• _Problem to solve_
Within the material below, locate the line with "left hip: (1267, 899)" and the line with "right hip: (1800, 1006)", then return those two lines and all lines between them, exactly as written.

• _Data shown_

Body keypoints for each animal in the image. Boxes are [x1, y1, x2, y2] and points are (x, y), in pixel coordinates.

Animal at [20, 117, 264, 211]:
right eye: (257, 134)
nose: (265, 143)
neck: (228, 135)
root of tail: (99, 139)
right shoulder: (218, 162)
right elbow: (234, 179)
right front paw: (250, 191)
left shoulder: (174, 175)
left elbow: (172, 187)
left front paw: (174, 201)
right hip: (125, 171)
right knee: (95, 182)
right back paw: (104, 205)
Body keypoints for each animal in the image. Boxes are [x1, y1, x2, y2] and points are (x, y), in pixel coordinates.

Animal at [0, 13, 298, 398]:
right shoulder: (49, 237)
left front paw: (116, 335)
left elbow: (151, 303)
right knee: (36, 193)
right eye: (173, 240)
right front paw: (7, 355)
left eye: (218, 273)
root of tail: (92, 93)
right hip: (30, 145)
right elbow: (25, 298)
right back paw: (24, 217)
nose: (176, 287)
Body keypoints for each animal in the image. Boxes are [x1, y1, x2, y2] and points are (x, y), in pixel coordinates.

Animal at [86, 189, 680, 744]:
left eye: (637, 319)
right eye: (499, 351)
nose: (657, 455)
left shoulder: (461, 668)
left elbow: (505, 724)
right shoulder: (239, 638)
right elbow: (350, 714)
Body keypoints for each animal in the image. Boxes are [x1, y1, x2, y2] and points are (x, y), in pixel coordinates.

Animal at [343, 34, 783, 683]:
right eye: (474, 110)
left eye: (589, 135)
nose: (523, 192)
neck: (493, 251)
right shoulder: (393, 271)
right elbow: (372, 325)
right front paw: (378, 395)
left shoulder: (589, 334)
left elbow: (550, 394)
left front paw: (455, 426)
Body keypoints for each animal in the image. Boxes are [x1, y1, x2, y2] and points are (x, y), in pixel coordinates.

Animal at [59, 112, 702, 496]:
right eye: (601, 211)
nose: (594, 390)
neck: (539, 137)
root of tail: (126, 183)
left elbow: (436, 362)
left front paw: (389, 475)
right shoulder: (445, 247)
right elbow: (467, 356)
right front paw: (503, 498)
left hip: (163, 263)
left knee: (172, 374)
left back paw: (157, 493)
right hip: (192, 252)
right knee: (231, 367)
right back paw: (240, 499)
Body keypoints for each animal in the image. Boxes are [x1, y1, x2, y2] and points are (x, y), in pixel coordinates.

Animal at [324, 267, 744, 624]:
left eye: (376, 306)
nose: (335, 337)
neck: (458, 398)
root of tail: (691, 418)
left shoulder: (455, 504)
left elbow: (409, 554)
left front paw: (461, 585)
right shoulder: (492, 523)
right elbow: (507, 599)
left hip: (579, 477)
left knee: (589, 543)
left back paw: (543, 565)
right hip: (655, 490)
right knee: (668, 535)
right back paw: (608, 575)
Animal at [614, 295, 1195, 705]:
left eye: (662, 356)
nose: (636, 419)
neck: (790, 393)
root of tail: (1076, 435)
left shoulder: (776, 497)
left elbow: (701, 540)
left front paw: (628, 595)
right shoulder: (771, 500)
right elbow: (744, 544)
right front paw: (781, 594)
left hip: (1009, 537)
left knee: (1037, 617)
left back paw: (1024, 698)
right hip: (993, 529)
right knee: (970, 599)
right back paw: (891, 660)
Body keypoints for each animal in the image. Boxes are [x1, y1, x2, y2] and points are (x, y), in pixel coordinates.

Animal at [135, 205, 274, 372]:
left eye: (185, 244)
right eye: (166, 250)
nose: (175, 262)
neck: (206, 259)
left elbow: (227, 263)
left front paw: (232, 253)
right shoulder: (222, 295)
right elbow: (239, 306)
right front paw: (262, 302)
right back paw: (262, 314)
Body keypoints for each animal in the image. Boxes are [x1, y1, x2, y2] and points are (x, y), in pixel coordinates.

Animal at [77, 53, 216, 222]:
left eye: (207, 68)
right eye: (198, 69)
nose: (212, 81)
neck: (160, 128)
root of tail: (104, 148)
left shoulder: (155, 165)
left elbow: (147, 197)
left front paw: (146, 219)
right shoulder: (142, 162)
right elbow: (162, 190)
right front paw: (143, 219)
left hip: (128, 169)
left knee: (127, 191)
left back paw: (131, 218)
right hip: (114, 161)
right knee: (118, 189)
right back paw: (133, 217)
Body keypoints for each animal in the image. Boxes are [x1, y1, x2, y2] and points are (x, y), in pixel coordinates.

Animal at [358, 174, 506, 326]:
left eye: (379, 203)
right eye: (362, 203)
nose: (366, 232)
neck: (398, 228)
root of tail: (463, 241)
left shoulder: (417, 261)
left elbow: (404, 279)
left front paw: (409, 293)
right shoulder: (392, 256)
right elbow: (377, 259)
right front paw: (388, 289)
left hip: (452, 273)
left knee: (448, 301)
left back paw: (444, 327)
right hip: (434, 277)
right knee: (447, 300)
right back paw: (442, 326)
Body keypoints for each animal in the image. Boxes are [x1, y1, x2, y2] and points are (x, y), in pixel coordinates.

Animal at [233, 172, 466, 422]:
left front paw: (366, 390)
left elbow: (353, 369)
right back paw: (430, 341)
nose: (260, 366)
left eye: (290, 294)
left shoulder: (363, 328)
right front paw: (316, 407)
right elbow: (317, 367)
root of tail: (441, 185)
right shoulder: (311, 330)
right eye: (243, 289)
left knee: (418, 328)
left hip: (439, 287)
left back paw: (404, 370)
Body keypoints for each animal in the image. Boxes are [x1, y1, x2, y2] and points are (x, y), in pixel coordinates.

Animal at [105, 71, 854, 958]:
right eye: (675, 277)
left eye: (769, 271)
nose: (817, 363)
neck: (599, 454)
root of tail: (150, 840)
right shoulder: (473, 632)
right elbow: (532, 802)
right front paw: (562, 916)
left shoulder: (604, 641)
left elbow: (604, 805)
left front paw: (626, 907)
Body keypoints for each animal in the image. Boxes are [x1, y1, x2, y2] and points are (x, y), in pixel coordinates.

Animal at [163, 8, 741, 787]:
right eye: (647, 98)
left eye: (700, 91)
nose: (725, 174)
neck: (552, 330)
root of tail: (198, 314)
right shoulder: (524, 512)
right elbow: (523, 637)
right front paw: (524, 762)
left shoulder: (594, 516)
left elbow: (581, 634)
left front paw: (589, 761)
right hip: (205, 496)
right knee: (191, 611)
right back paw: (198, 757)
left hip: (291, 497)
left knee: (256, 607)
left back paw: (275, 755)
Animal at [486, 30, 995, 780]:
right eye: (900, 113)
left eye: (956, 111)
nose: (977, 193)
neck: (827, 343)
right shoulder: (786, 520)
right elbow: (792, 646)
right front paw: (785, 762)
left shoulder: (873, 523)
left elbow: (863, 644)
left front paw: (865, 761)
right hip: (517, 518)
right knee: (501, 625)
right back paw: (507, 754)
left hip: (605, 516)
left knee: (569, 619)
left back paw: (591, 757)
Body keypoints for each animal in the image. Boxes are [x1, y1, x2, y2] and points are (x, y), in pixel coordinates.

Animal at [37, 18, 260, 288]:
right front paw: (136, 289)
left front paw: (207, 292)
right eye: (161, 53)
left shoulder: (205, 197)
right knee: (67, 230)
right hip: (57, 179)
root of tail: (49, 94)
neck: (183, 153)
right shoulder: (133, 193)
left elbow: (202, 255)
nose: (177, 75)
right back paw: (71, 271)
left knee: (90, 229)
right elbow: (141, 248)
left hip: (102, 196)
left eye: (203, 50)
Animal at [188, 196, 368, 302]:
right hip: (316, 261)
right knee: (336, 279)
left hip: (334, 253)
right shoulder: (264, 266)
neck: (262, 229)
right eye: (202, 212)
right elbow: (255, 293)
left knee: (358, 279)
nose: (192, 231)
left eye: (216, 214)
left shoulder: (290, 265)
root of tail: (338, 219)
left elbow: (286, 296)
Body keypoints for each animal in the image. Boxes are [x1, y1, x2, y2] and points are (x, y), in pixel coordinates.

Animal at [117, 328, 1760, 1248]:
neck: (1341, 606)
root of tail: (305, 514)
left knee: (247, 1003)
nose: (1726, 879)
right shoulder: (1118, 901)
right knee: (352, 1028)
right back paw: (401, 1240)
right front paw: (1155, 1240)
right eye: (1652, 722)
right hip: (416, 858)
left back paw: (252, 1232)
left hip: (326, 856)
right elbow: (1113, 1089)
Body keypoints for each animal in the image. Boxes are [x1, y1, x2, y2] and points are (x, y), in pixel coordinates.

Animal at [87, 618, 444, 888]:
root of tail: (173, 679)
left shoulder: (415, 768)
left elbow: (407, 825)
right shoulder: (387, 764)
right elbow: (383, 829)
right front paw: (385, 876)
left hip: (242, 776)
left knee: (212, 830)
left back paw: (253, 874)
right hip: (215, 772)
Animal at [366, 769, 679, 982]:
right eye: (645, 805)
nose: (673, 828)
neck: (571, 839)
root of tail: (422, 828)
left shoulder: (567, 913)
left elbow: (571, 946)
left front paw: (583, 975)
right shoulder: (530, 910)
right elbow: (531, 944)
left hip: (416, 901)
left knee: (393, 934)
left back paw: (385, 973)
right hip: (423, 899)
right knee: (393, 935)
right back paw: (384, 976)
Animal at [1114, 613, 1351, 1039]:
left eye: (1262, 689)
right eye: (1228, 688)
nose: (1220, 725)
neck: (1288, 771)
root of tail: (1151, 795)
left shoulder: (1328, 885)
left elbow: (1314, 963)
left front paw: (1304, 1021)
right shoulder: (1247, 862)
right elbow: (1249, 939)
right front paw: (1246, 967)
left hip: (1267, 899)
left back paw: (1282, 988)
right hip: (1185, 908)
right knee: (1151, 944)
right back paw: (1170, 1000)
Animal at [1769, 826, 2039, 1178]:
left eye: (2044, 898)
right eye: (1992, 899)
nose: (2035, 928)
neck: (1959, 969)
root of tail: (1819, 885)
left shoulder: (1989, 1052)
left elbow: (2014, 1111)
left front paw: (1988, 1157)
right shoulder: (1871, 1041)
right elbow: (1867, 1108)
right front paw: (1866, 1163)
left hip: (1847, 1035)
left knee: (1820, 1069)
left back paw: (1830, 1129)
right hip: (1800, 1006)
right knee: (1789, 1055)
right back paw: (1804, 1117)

• _Solution to the exercise_
left hip: (1267, 899)
left back paw: (1282, 988)
right hip: (1185, 908)
right knee: (1151, 944)
right back paw: (1170, 1000)
Animal at [1769, 826, 2039, 1178]:
left eye: (2044, 898)
right eye: (1992, 899)
nose: (2035, 928)
neck: (1959, 969)
root of tail: (1819, 885)
left shoulder: (1989, 1052)
left elbow: (2014, 1111)
left front paw: (1988, 1157)
right shoulder: (1871, 1041)
right elbow: (1867, 1108)
right front paw: (1866, 1163)
left hip: (1847, 1035)
left knee: (1820, 1069)
left back paw: (1830, 1129)
right hip: (1800, 1006)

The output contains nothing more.